> [Exercise requirements]: Your answer must consist of exactly the lines below, starting with the line with "Parking garage (P" and going on through the line with "http://challonge.com/supersmashdelft", and nothing else.

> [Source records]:

= Beginning of Section =

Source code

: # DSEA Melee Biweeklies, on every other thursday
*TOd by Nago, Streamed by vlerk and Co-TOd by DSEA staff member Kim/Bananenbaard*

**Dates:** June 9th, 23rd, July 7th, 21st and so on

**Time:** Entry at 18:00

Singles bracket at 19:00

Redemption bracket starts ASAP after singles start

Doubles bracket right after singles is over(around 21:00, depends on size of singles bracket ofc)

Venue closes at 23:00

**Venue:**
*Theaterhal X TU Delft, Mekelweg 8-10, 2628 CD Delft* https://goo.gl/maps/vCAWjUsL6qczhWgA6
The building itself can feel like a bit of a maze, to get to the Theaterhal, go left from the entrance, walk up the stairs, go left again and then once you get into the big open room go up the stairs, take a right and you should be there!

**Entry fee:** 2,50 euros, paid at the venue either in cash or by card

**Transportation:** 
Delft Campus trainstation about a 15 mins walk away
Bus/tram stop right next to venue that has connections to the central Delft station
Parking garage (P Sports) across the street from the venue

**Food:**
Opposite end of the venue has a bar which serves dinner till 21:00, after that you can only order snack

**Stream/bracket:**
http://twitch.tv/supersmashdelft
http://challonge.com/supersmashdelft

= End of Section =
= Beginning of Section =

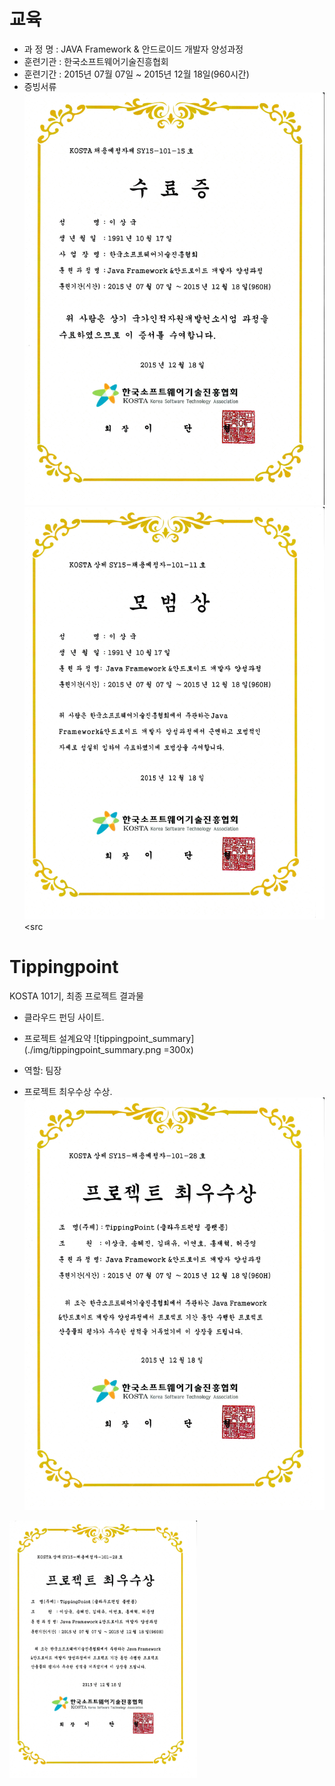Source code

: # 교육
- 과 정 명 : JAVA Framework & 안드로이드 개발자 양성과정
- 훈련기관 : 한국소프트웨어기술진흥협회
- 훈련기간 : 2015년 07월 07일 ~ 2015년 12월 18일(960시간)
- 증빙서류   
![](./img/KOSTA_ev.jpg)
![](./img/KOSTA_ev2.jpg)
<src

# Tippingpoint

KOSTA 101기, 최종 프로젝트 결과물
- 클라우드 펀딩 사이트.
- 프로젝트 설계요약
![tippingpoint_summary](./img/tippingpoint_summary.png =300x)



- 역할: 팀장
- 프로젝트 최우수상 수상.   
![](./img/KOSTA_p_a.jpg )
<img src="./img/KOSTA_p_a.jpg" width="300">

= End of Section =

> [Answer box]:
Parking garage (P Sports) across the street from the venue

**Food:**
Opposite end of the venue has a bar which serves dinner till 21:00, after that you can only order snack

**Stream/bracket:**
http://twitch.tv/supersmashdelft
http://challonge.com/supersmashdelft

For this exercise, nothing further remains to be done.